Data for analysis START
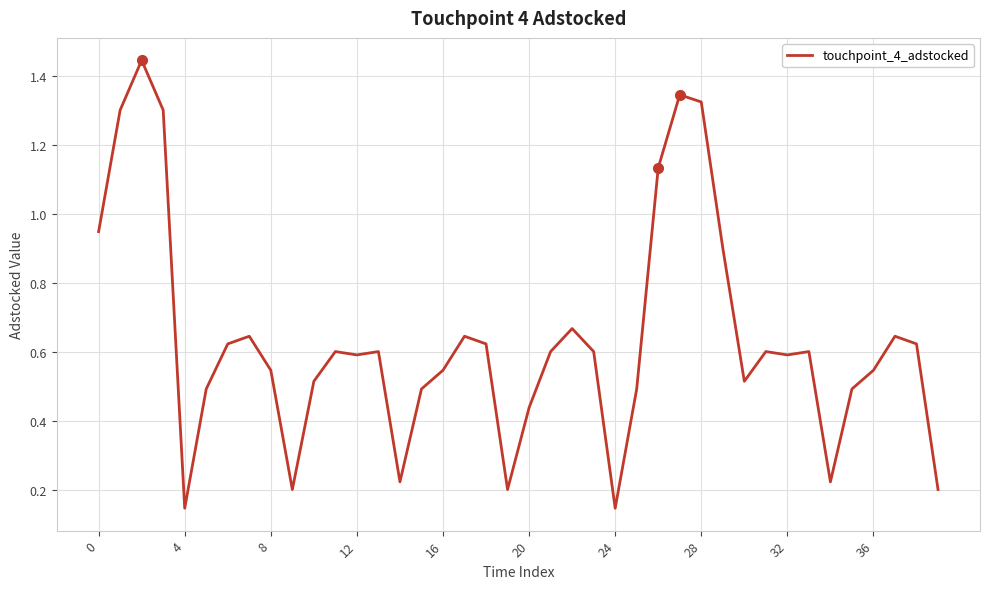

Does the chart display data point markers on the line(s)?

No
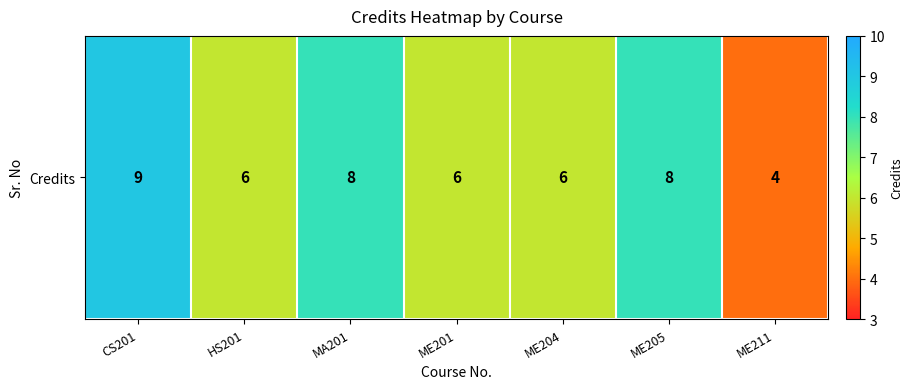

What is the sum of all values?

47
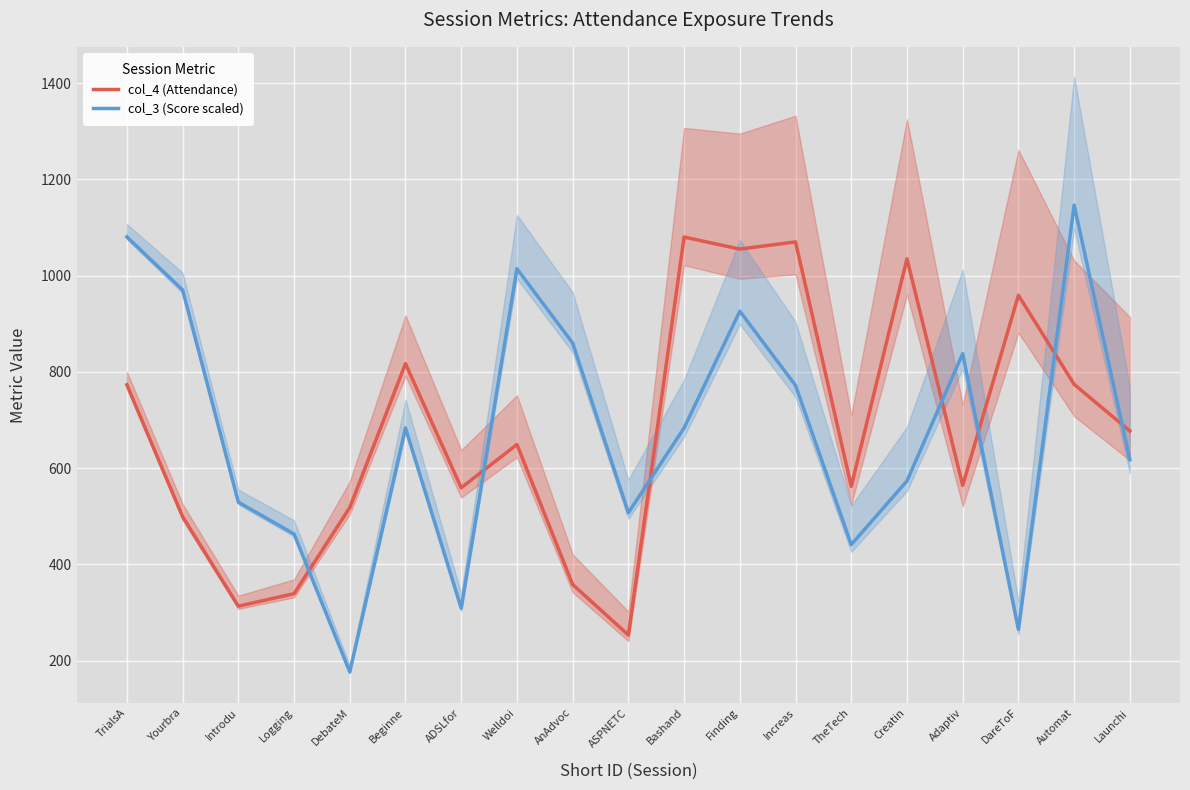

How many series are shown in this chart?

2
Data for analysis END
#### [Task details]
Transcribe all of the records above word for word, leaving out the pictures.

#### [Answer area]
Does the chart display data point markers on the line(s)?

No

What is the sum of all values?

47

How many series are shown in this chart?

2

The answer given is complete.